Iain Duncan Smith is a former Secretary of State for Work and Pensions, and founded the Centre for Social Justice.

How the Westminster bubble got the referendum wrong. Remember its prevailing view at the start: that it would rapidly descend into a civil war fought within the Conservative Party, with others simply watching from the sidelines. Whilst the Conservative bit was right (not too many marks for predicting that), we now know that the referendum turned out to be much, much more divisive. After all, it was not just the Conservatives who were divided: the whole country divided on lines of income, geography, education and sometimes even religion. Even the media was divided – and (speak it softly) was sometimes just as angry as the rest of us.

In the biggest exercise in democracy we have seen in modern times, the country roared its answer and the tectonic plates of Westminster politics juddered. Yet despite the warning of Project Fear that we would be plunged into chaos and economic misery if we voted to leave, it is clear that we haven’t been. Indeed since the referendum, despite the forecasts of all those ‘expert’ doom-mongers, most people have simply gone back to work and got on with their lives. Kids still go school; businesses carry on; employment has risen, and people continute to spend their money much as they did before. Out there in the land beyond Westminster, to paraphrase John Lennon, life is what happens to you while politicians are busy making plans.

And how politicians do love to make plans. First, we pick over the carcasses of elections; then we re-write the past and finally, of course, we try to get even. Halfway through the party conference season, we can all now begin to see the results of some of those post-referendum plans.

First, Labour MPs used the referendum result to try to depose Jeremy Corbyn. His lacklustre performance during it  was, they proclaimed, the final straw. What I find perplexing about this view is that, whilst Corbyn can be undoubtedly be blamed for being pretty uninspiring and taking the Labour more broadly into a cul de sac of extreme left-wing protest, blaming him for failing to persuade traditional Labour voters to go against their deeply-felt concerns about uncontrolled migration and vote to stay in the EU is verging on the absurd.

Yet blame him they did – and then plunged their party into a second leadership election which even the most optimistic of them must have realised was doomed to fail. Ironically, Corbyn is now in a stronger position than he was before, and we watch as the ‘moderates’ cling to each other in defiance, whilst nervously listening out for Momentum’s clattering tumbrils: oh, we do love a good plan at Westminster.

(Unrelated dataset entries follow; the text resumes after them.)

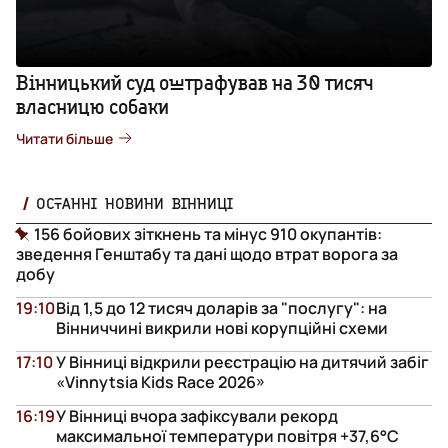
Вінницький суд оштрафував на 30 тисяч
власницю собаки
Читати більше
ОСТАННІ НОВИНИ ВІННИЦІ
156 бойових зіткнень та мінус 910 окупантів:
зведення Генштабу та дані щодо втрат ворога за
добу
19:10
Від 1,5 до 12 тисяч доларів за "послугу": на
Вінниччині викрили нові корупційні схеми
17:10
У Вінниці відкрили реєстрацію на дитячий забіг
«Vinnytsia Kids Race 2026»
16:19
У Вінниці вчора зафіксували рекорд
максимальної температури повітря +37,6°С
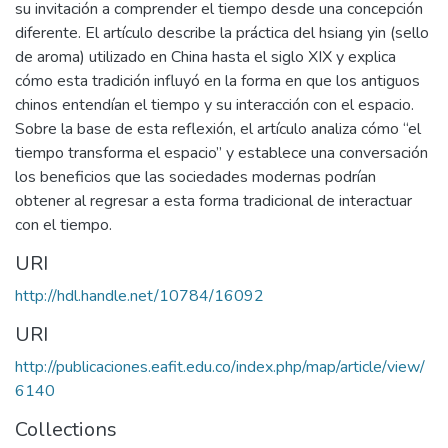
su invitación a comprender el tiempo desde una concepción
diferente. El artículo describe la práctica del hsiang yin (sello
de aroma) utilizado en China hasta el siglo XIX y explica
cómo esta tradición influyó en la forma en que los antiguos
chinos entendían el tiempo y su interacción con el espacio.
Sobre la base de esta reflexión, el artículo analiza cómo “el
tiempo transforma el espacio” y establece una conversación
los beneficios que las sociedades modernas podrían
obtener al regresar a esta forma tradicional de interactuar
con el tiempo.
URI
http://hdl.handle.net/10784/16092
URI
http://publicaciones.eafit.edu.co/index.php/map/article/view/
6140
Collections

It was of course – if we cast our minds back to the 24th June – the Conservatives who were meant to be in chaos. Remember, we were going to be rudderless – tearing lumps out of each other for weeks and weeks whilst the country went to the dogs. Yet here we are just about to embark on the conference, with a new Government in place, a new Prime Minister since before August, and a new domestic agenda. Surely this wasn’t  meant to be the plan: how did this all go so horribly…er, right?

Yet events last weekend reminded me that there are some who seem intent on sticking to the original plan, picking over the carcass of a dead event, re-writing the past – and getting even. Craig Oliver published his account of government, which I am sure historians will pore over in years to come seeking to discover rich seams of truth and enlightenment.

However, it does seem to have just the faintest element of re-writing the past. According to his account, we could apparently have struck a remarkable new deal with the EU if only Theresa May had agreed to it. Apparently, her reluctance to help left the Government unable to announce at the start of the referendum campaign that it had secured a reformed EU. Really? But I seem to recall that the Government did say it had secured a reformed EU, and had won agreement to control migration. Ah, I remember now – no-one much in the UK believed them, which must have been someone else’s fault. No: I am afraid that, as rewrites of history go, it all sounds a bit desperate to me.

Then we had the former Chancellor, (ensconced in the aptly named ‘windy city’), telling the Prime Minister that, despite his losing the referendum, he now has inside knowledge of what the British people voted for. He went on as the representative of the liberal mainstream majority (and, it appears, as their spokesman) to warn Theresa May, in terms redolent of Project Fear, that she shouldn’t govern from the extremes. Humility, it seems, can take many forms – though apparently not if one is mainstream, liberal or in the majority.

Still, it is always good to know that someone out there is sticking to the plan.

For the rest of us, who instead are optimistic about the UK’s future, I hope that – as we leave the Labour Party with its 1980s tribute act – we can ensure that the Government delivers on the important promises made by the Prime Minister on the steps of Downing Street in July.  After all, the British people voted to take back control of their borders, their money and their laws; that seems pretty mainstream to me.